What do you propose? Don't hire from cheap places or pay them the same rate as expensive places? If companies pays the same as expensive places, why would they hire from cheaper places?
See I'm actually interested in a good-faith discussion of this topic, not a screaming match. Does anyone who isn't going to scream have something to say about whether this is actually an exploitative practice?
We currently have a situation (we use cheaper labor in developing countries to make stuff more cheaply). Some take issue with this for various reasons like exploitation, depriving local labor force of work etc. I genuinely would like to hear some viable alternatives.
The common response is "just pay them more". But that doesn't work in most situations. So what do we do?
Hmm, interesting. I wonder if you could get creative with employment benefits Of course, if you're not actively applying geopolitical pressure to keep their labor cheap, and it's a mutually consentual agreement, maybe we can just say "it's not exploitative".
That certainly would be great, but is it realistic?
Manufacturing for example, is heavily outsourced to cheaper locations. We can certainly have all the tshirts we buy in the US made in the US. Hire locally, create jobs, pay a thriving wage etc.
Then the tshirts will cost more.
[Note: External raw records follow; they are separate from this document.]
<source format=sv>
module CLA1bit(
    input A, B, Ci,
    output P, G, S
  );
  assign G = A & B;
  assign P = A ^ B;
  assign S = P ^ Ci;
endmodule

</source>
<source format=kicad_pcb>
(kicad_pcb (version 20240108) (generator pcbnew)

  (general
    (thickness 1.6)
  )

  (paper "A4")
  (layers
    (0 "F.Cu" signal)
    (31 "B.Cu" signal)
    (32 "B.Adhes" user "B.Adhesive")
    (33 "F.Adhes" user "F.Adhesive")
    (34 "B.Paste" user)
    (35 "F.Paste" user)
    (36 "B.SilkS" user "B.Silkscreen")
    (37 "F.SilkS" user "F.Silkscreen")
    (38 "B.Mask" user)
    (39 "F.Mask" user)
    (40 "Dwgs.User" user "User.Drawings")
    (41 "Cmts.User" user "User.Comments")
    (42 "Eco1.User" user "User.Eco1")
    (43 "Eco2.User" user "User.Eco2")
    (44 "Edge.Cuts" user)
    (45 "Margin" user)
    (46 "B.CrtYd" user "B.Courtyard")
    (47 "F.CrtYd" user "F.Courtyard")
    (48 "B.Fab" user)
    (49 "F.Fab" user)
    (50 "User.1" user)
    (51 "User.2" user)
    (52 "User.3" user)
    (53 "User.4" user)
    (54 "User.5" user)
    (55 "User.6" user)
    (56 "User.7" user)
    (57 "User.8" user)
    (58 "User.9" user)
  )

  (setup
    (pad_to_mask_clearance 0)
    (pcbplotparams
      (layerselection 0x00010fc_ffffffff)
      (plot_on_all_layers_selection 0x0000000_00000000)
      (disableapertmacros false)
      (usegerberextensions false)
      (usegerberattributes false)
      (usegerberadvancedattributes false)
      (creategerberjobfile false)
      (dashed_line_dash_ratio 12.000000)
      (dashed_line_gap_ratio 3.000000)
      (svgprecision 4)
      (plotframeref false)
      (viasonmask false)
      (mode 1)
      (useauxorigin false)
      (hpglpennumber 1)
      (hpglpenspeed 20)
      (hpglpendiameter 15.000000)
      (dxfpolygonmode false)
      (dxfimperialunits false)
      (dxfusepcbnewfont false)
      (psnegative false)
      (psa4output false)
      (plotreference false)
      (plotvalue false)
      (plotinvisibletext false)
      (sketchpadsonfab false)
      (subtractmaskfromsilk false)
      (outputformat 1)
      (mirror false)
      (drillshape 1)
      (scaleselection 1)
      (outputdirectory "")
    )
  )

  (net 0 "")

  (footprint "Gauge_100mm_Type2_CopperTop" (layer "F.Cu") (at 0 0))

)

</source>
You might be ok with that, but will the rest of the population? Or will they opt to buy the $10 tshirts made in China? Do we impose heavy duties on anything imported, so the domestic products are price competitive? What about export markets? Will Europe buy our $50 tshirts over the $10 Chinese made tshirts?
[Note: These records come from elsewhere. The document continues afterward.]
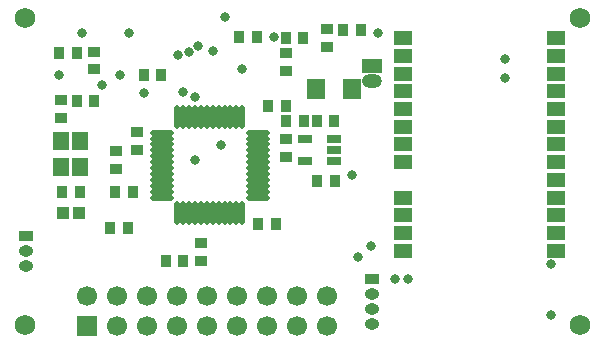
<source format=gbs>
G04 Layer_Color=16711935*
%FSLAX42Y42*%
%MOMM*%
G71*
G01*
G75*
%ADD54R,1.10X0.90*%
%ADD55R,1.00X1.10*%
%ADD61R,0.90X1.10*%
%ADD71R,1.50X1.70*%
%ADD72O,1.20X0.95*%
%ADD73R,1.20X0.95*%
%ADD74C,1.73*%
%ADD75C,1.70*%
%ADD76R,1.70X1.70*%
%ADD77O,1.70X1.20*%
%ADD78R,1.70X1.20*%
%ADD79C,0.80*%
%ADD80R,1.35X1.60*%
%ADD81R,1.30X0.80*%
%ADD82O,2.00X0.50*%
%ADD83O,0.50X2.00*%
%ADD84R,1.50X1.20*%
D54*
X9875Y7628D02*
D03*
Y7478D02*
D03*
X8435Y7372D02*
D03*
Y7522D02*
D03*
X9153Y6597D02*
D03*
Y6747D02*
D03*
X7970Y7957D02*
D03*
Y7807D02*
D03*
X8612Y7532D02*
D03*
Y7682D02*
D03*
X10220Y8405D02*
D03*
Y8555D02*
D03*
X9870Y8205D02*
D03*
Y8355D02*
D03*
X8250Y8365D02*
D03*
Y8215D02*
D03*
D55*
X7982Y6997D02*
D03*
X8122D02*
D03*
D61*
X10282Y7780D02*
D03*
X10132D02*
D03*
X10135Y7268D02*
D03*
X10285D02*
D03*
X9875Y7780D02*
D03*
X10025D02*
D03*
X8535Y6870D02*
D03*
X8385D02*
D03*
X9635Y6910D02*
D03*
X9785D02*
D03*
X8855Y6597D02*
D03*
X9005D02*
D03*
X9872Y7905D02*
D03*
X9722D02*
D03*
X7978Y7175D02*
D03*
X8128D02*
D03*
X7950Y8353D02*
D03*
X8100D02*
D03*
X8818Y8170D02*
D03*
X8668D02*
D03*
X8250Y7947D02*
D03*
X8100D02*
D03*
X8578Y7180D02*
D03*
X8428D02*
D03*
X10505Y8550D02*
D03*
X10355D02*
D03*
X10020Y8480D02*
D03*
X9870D02*
D03*
X9625Y8490D02*
D03*
X9475D02*
D03*
D71*
X10430Y8050D02*
D03*
X10130D02*
D03*
D72*
X7670Y6551D02*
D03*
Y6676D02*
D03*
X10600Y6062D02*
D03*
Y6187D02*
D03*
Y6313D02*
D03*
D73*
X7670Y6801D02*
D03*
X10600Y6438D02*
D03*
D74*
X7660Y6050D02*
D03*
Y8650D02*
D03*
X12360D02*
D03*
Y6050D02*
D03*
D75*
X8190Y6299D02*
D03*
X8444Y6045D02*
D03*
Y6299D02*
D03*
X8698Y6045D02*
D03*
Y6299D02*
D03*
X8952Y6045D02*
D03*
Y6299D02*
D03*
X9206Y6045D02*
D03*
Y6299D02*
D03*
X9460Y6045D02*
D03*
Y6299D02*
D03*
X9714Y6045D02*
D03*
Y6299D02*
D03*
X9968Y6045D02*
D03*
X9968Y6299D02*
D03*
X10222Y6045D02*
D03*
Y6299D02*
D03*
D76*
X8190Y6045D02*
D03*
D77*
X10600Y8118D02*
D03*
D78*
Y8242D02*
D03*
D79*
X11730Y8140D02*
D03*
X8540Y8520D02*
D03*
X8675Y8012D02*
D03*
X9253Y8372D02*
D03*
X8962Y8340D02*
D03*
X10480Y6630D02*
D03*
X10590Y6720D02*
D03*
X8150Y8520D02*
D03*
X8312Y8080D02*
D03*
X8468Y8170D02*
D03*
X9325Y7575D02*
D03*
X9003Y8020D02*
D03*
X9100Y7985D02*
D03*
X7950Y8172D02*
D03*
X9130Y8410D02*
D03*
X9050Y8360D02*
D03*
X9500Y8220D02*
D03*
X9355Y8655D02*
D03*
X9770Y8490D02*
D03*
X10650Y8520D02*
D03*
X10430Y7325D02*
D03*
X9100Y7450D02*
D03*
X11730Y8300D02*
D03*
X12120Y6570D02*
D03*
X10905Y6445D02*
D03*
X10800D02*
D03*
X12120Y6134D02*
D03*
D80*
X7970Y7390D02*
D03*
Y7610D02*
D03*
X8130D02*
D03*
Y7390D02*
D03*
D81*
X10038Y7630D02*
D03*
X10038Y7440D02*
D03*
X10278Y7440D02*
D03*
Y7535D02*
D03*
Y7630D02*
D03*
D82*
X8822Y7130D02*
D03*
Y7180D02*
D03*
Y7230D02*
D03*
Y7280D02*
D03*
Y7330D02*
D03*
Y7380D02*
D03*
Y7430D02*
D03*
Y7480D02*
D03*
Y7530D02*
D03*
Y7580D02*
D03*
Y7630D02*
D03*
Y7680D02*
D03*
X9632D02*
D03*
Y7630D02*
D03*
Y7580D02*
D03*
Y7530D02*
D03*
Y7480D02*
D03*
Y7430D02*
D03*
Y7380D02*
D03*
Y7330D02*
D03*
Y7280D02*
D03*
Y7230D02*
D03*
Y7180D02*
D03*
Y7130D02*
D03*
D83*
X8953Y7810D02*
D03*
X9003D02*
D03*
X9053D02*
D03*
X9103D02*
D03*
X9153D02*
D03*
X9203D02*
D03*
X9253D02*
D03*
X9303D02*
D03*
X9353D02*
D03*
X9403D02*
D03*
X9453D02*
D03*
X9503D02*
D03*
Y7000D02*
D03*
X9453D02*
D03*
X9403D02*
D03*
X9353D02*
D03*
X9303D02*
D03*
X9253D02*
D03*
X9203D02*
D03*
X9153D02*
D03*
X9103D02*
D03*
X9053D02*
D03*
X9003D02*
D03*
X8953D02*
D03*
D84*
X12160Y8480D02*
D03*
Y8330D02*
D03*
Y8180D02*
D03*
X12160Y8030D02*
D03*
X12160Y7880D02*
D03*
Y7730D02*
D03*
Y7580D02*
D03*
Y7430D02*
D03*
Y7280D02*
D03*
Y7130D02*
D03*
X12160Y6980D02*
D03*
X12160Y6830D02*
D03*
X12160Y6680D02*
D03*
X10860D02*
D03*
X10860Y6830D02*
D03*
X10860Y6980D02*
D03*
X10860Y7130D02*
D03*
Y7430D02*
D03*
Y7580D02*
D03*
Y7730D02*
D03*
Y7880D02*
D03*
X10860Y8030D02*
D03*
X10860Y8180D02*
D03*
Y8330D02*
D03*
Y8480D02*
D03*
M02*

</source>
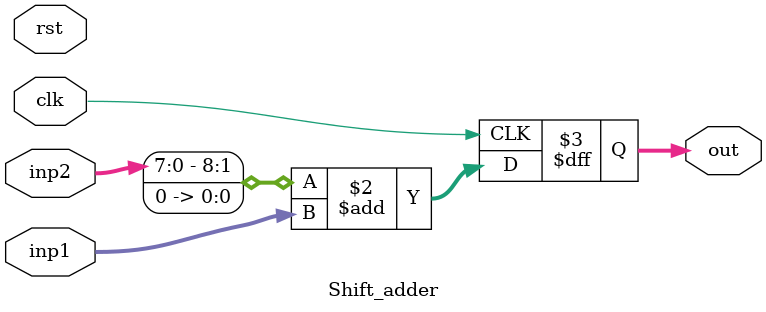
<source format=v>
`timescale 1ns / 1ps


module Shift_adder(clk, rst, inp1, inp2, out
    );
    input [7:0] inp1;
    input [7:0] inp2;
    output reg [8:0] out;
    
    input clk;
    input rst;
    
    always @(posedge clk)
    begin
    out={inp2, 1'b0} + inp1; 
    
    end
    
    
    
endmodule

</source>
Paying local workers a thriving wage would be great, and we certainly do it for many sectors (tech for example). I just don't know if it's workable for a lot of things.
- Pay your local workers livable wages and dont fuck the local population. Where are most of the customers located?
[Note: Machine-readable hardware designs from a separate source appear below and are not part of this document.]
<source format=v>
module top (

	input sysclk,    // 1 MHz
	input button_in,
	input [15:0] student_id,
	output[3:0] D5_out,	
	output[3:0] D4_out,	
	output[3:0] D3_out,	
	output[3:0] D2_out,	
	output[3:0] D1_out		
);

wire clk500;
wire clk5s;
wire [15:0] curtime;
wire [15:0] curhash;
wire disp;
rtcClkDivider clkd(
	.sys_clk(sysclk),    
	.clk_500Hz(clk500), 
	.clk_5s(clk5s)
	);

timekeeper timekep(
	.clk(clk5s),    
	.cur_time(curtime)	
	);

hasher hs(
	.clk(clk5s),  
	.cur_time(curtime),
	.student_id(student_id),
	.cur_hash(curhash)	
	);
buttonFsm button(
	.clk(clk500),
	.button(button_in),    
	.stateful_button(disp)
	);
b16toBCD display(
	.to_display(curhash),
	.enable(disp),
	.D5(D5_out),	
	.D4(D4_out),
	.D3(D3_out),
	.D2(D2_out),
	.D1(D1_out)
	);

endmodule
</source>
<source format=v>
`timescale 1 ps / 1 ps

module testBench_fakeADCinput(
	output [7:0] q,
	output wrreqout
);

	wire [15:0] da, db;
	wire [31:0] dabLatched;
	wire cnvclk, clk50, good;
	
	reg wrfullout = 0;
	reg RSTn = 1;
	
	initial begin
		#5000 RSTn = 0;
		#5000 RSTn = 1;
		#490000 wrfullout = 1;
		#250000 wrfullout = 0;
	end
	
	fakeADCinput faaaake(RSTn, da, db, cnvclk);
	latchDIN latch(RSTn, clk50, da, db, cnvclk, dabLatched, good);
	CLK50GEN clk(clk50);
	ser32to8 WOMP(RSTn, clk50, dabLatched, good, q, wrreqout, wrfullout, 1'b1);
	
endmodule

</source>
- If you want to hire foreign workers pay them the same or a substantial fraction of your local workers. If they are good their nationality should not matter.
- Hire and pay directly not through intermediates, dont wash your hands off from all the regulations you need to comply with.
Here we have a company which is effectively paying 10-20% of what a local worker would get (Net Salaries+Taxes+Compliance Requirements,etc). Are they going to charge for their product 10% of the US price in the Philippines?
Many companies want the "good things" about globalization: Access to cheap, unregulated workforce, free-flow of capitals, lack of responsibility for any externality created (are they contributing to social security?) but complain about the other side: worldwide liability, open borders, different regulations.
How much is a substantial fraction and who determines that? Is it a simple fraction or does it depend on the market and competitive landscape? Is it something governments should regulate or should consumers vote with their wallets?
Companies should adhere to regulations though, no arguments there.
> How much is a substantial fraction and who determines that
I determine that and I say +80% , you dont get weasel out of this with useless semantic distinctions.
> Is it a simple fraction
As oppose to a "complex" one?
> Is it something governments should regulate or should consumers vote with their wallets?
The company owners should be ethical enough to pay that.
Do you use this kind of sophistry to justify your compensation or what you charge for your product or service? I highly suspect that is not the case. Easy peasy to play Aristotle when it is about poor working-people living money.
Do you not buy anything made overseas that pays workers less than 80% of some us based rate? You don’t own an iPhone I assume? You don’t own anything with an intel in it?
If you have to pay 80% of the local wages it's not worth outsourcing and the Philippine economy loses out. Additionally it would completely mess up the Philippine economy. Suddenly people would rather work in a call centre than, for example, become a doctor because the salaries would be high and barrier to entry low.